A Ugra Press começou uma colecção para republicar em formato de livro trabalhos de malta dos zines brasileiros de BD! Pode-se dizer que por lá, no Brasil, está haver uma revisitação ao seu passado uma vez que recentemente recebi pelo Camarada Weaver a compilação Seres Urbanos - Antologia do Quadrinho Underground Cearense que testemunha a experiência deste colectivo, os Seres Urbanos, com fanzines entre 1991 e 1998 que se tornaram numa referência no meio underground brasileiro - e também internacional, ao ponto de alguns trabalhos dos seus autores terem cá chegado a Portugal no número quatro do fanzine A Mosca, publicado pelo Núcleo de BD da Universidade de Aveiro e dirigido pelo Mário Augusto. Law Tissot e Alberto Monteiro também apareceram n'A Mosca e tenho boas memórias disto tudo...
Maldito Seja é o nome da colecção que a Ugra deu a estas colectâneas dedicadas a um autor por volume. Cada volume reúne várias BDs e são acompanhadas por uma entrevista ao autor. Já saíram três, entre 2013 e 2014, que recomendo nem que seja pelo seu lado "antropológico". "Maldito" remete para os tempos dourados do suplemento Mau da revista Animal onde o grande Fábio Zimbres divulgava esta "movida" de autores que faziam piças a tudo e todos enquanto fotocopiavam milhares de zines pelo mundo inteiro. Com a 'net isso tudo foi à vida e estes livros relembram-nos como as coisas eram, como funcionavam e quais as razões desta cultura DIY. A unir estes autores de BD está a sua enorme produção, constante e non-stop tal como acontece com os artistas da Art Brut, o que torna qualquer tentativa de reeditar toda a obra uma tarefa impossível. Suponho que os editores tenham feito uma selecção criteriosa para juntar as melhores peças. Também o que os une é a poeticidade das suas BDs, menos focadas em textos narrativos e de acção mas mais a pensamentos que são despejados em textos e imagens.

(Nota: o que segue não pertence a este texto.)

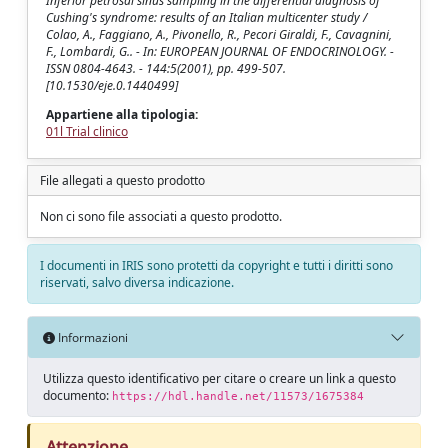
Inferior petrosal sinus sampling in the differential diagnosis of
Cushing's syndrome: results of an Italian multicenter study /
Colao, A., Faggiano, A., Pivonello, R., Pecori Giraldi, F., Cavagnini,
F., Lombardi, G.. - In: EUROPEAN JOURNAL OF ENDOCRINOLOGY. -
ISSN 0804-4643. - 144:5(2001), pp. 499-507.
[10.1530/eje.0.1440499]
Appartiene alla tipologia:
01l Trial clinico
File allegati a questo prodotto
Non ci sono file associati a questo prodotto.
I documenti in IRIS sono protetti da copyright e tutti i diritti sono
riservati, salvo diversa indicazione.
Informazioni
Utilizza questo identificativo per citare o creare un link a questo
documento:
https://hdl.handle.net/11573/1675384
Attenzione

Henry Jaepelt é o único que não conheço deste grupo. O seu estilo gráfico lembra Carlos Giménez e os alucinados da ficção científica dos anos 70, talvez seja o mais difícil de engolir por causa do "fantástico", que cria alguma distância face aos temas urbanos mais acessíveis de Tissot e Monteiro. E também é o autor que cede mais facilmente à piada fácil e juvenil (ou seja sem piada) quando os seus mutantes não flutuam algures no espaço inter-dimensional. Monteiro e Tissot são sem dúvida os que trazem referências culturais urbanas mais fáceis de identificar - Sigue Sigue Spunik, Jesus & Mary Chain ou Atari Teenage Riot, por exemplo, aparecem aqui ao fartote - mesmo que Tissot leve o leitor para paisagens urbanas cibernéticas Dark e pós-apocalípticas. Mal sabia ele passados alguns anos com aquilo que se está a passar em Paris e outras capitais europeias é um pesadelo maior que a sua imaginada negritude - é caso para dizer que a realidade ultrapassa a ficção, geralmente a mil à hora!
Monteiro é o autor que mais me agarra por várias razões, a primeira é o seu grafismo tosco e experimental que usa técnicas iconoclastas "punk" e "zinistas" como colagens e desordens visuais de todo o género, e segundo pelos textos coloquiais que fazem transporte (público?) para o espaço urbano cheio de vivências estranhas. Ele lembra-nos que viver na cidade o que é normal é o bizarro... Monteiro capta isso com um olho atento!
Parabéns à Ugra pelo excelente trabalho de recuperação destes "brutos" brasileiros! Por fim, e puxando a sardinha à nossa brasa, em Portugal "alguém" também faz trabalho de recolha de material perdido no mundo dos zines... não se esqueçam! E posso já adiantar que em 2016 sairá nesta colecção um super-projecto de recuperação de BD nacional que faz parte do nosso património mal conservado! Estejam atentos, ó cidadãos de Dark City!